[[ Data for this task, beginning ]]
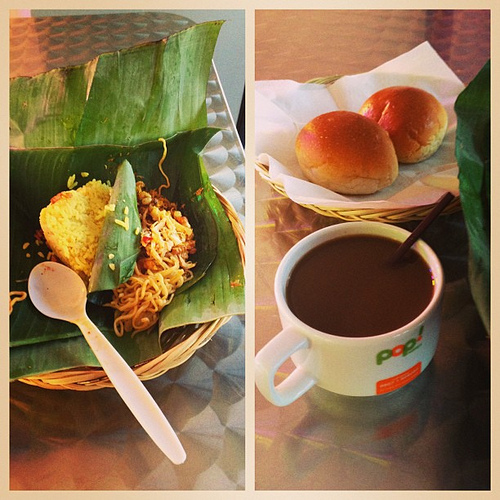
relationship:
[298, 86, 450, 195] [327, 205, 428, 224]
buns in basket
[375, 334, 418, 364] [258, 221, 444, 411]
logo on mug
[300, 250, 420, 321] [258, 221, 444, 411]
coffee in mug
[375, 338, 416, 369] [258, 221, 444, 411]
letters on mug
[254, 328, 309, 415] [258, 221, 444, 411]
handle of mug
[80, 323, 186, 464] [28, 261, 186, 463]
handle of spoon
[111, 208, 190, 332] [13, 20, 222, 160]
noodles on leave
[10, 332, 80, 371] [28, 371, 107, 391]
leave in basket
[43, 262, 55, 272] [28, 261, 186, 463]
food on spoon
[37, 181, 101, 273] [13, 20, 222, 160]
cronbread on leave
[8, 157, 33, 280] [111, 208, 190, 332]
leave under noodles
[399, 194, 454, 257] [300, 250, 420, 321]
straw in coffee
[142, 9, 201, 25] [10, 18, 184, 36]
edge of table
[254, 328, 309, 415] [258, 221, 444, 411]
handle of cup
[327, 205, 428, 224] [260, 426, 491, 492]
basket on table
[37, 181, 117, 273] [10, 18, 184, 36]
cronbread on table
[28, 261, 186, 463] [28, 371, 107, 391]
spoon in basket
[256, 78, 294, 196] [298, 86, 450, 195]
cloth under buns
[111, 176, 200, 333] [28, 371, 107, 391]
noodles in basket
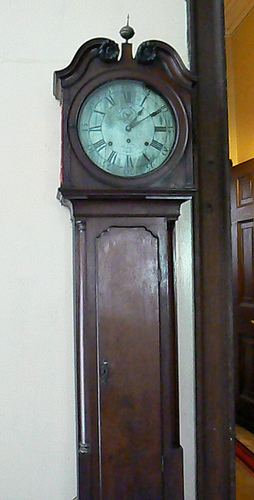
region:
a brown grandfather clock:
[52, 17, 195, 498]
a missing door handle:
[99, 358, 110, 383]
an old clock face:
[70, 71, 189, 184]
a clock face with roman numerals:
[64, 66, 188, 185]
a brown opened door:
[226, 157, 252, 432]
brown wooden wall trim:
[184, 1, 235, 498]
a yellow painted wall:
[223, 8, 253, 166]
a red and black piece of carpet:
[233, 437, 253, 471]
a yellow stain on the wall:
[1, 56, 70, 66]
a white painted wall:
[1, 1, 186, 12]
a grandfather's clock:
[43, 11, 194, 497]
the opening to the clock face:
[65, 65, 184, 184]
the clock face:
[76, 76, 171, 172]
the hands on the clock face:
[127, 103, 161, 126]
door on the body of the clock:
[90, 223, 155, 494]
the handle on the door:
[98, 356, 105, 381]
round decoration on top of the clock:
[117, 12, 131, 38]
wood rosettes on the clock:
[95, 37, 152, 57]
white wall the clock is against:
[0, 0, 192, 497]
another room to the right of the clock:
[224, 0, 250, 497]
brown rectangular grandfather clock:
[51, 11, 193, 499]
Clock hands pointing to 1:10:
[118, 101, 166, 129]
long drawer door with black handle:
[82, 218, 165, 495]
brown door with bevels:
[229, 156, 248, 429]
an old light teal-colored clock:
[60, 60, 183, 181]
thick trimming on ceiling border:
[222, 0, 249, 39]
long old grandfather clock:
[51, 2, 194, 497]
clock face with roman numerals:
[61, 64, 189, 188]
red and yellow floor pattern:
[234, 423, 253, 498]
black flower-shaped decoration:
[97, 38, 120, 61]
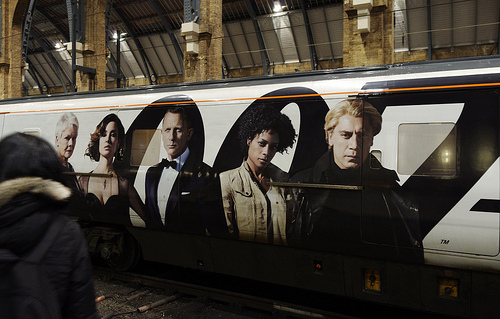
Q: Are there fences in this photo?
A: No, there are no fences.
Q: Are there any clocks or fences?
A: No, there are no fences or clocks.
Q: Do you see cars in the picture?
A: No, there are no cars.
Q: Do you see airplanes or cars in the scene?
A: No, there are no cars or airplanes.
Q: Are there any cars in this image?
A: No, there are no cars.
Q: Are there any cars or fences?
A: No, there are no cars or fences.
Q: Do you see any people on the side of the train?
A: Yes, there are people on the side of the train.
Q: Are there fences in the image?
A: No, there are no fences.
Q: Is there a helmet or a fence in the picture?
A: No, there are no fences or helmets.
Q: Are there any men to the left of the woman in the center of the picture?
A: Yes, there is a man to the left of the woman.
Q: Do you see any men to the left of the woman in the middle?
A: Yes, there is a man to the left of the woman.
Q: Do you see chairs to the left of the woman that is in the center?
A: No, there is a man to the left of the woman.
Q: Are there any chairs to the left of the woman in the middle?
A: No, there is a man to the left of the woman.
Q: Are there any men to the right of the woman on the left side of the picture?
A: Yes, there is a man to the right of the woman.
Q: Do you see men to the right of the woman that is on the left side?
A: Yes, there is a man to the right of the woman.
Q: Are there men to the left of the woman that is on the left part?
A: No, the man is to the right of the woman.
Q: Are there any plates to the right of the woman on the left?
A: No, there is a man to the right of the woman.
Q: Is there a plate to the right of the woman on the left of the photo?
A: No, there is a man to the right of the woman.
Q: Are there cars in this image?
A: No, there are no cars.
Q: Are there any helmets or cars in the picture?
A: No, there are no cars or helmets.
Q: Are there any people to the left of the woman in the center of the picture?
A: Yes, there is a person to the left of the woman.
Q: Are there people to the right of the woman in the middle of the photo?
A: No, the person is to the left of the woman.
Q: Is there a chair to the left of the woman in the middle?
A: No, there is a person to the left of the woman.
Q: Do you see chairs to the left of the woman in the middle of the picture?
A: No, there is a person to the left of the woman.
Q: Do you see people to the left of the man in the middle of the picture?
A: Yes, there is a person to the left of the man.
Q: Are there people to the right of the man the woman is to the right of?
A: No, the person is to the left of the man.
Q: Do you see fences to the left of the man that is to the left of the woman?
A: No, there is a person to the left of the man.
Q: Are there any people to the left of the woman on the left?
A: Yes, there is a person to the left of the woman.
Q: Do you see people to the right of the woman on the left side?
A: No, the person is to the left of the woman.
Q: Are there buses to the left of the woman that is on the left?
A: No, there is a person to the left of the woman.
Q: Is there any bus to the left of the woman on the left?
A: No, there is a person to the left of the woman.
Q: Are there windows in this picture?
A: Yes, there is a window.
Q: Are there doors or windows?
A: Yes, there is a window.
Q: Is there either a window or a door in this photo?
A: Yes, there is a window.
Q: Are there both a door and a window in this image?
A: No, there is a window but no doors.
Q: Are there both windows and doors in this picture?
A: No, there is a window but no doors.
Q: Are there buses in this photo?
A: No, there are no buses.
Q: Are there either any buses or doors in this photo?
A: No, there are no buses or doors.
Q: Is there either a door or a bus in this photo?
A: No, there are no buses or doors.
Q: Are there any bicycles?
A: No, there are no bicycles.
[[ Data for this task, end ]]
**Task item**
Output, and output only, the lines from the one containing "Q: Do you see fences" through the last line of the data above.

**Finished exercise**
Q: Do you see fences to the left of the man that is to the left of the woman?
A: No, there is a person to the left of the man.
Q: Are there any people to the left of the woman on the left?
A: Yes, there is a person to the left of the woman.
Q: Do you see people to the right of the woman on the left side?
A: No, the person is to the left of the woman.
Q: Are there buses to the left of the woman that is on the left?
A: No, there is a person to the left of the woman.
Q: Is there any bus to the left of the woman on the left?
A: No, there is a person to the left of the woman.
Q: Are there windows in this picture?
A: Yes, there is a window.
Q: Are there doors or windows?
A: Yes, there is a window.
Q: Is there either a window or a door in this photo?
A: Yes, there is a window.
Q: Are there both a door and a window in this image?
A: No, there is a window but no doors.
Q: Are there both windows and doors in this picture?
A: No, there is a window but no doors.
Q: Are there buses in this photo?
A: No, there are no buses.
Q: Are there either any buses or doors in this photo?
A: No, there are no buses or doors.
Q: Is there either a door or a bus in this photo?
A: No, there are no buses or doors.
Q: Are there any bicycles?
A: No, there are no bicycles.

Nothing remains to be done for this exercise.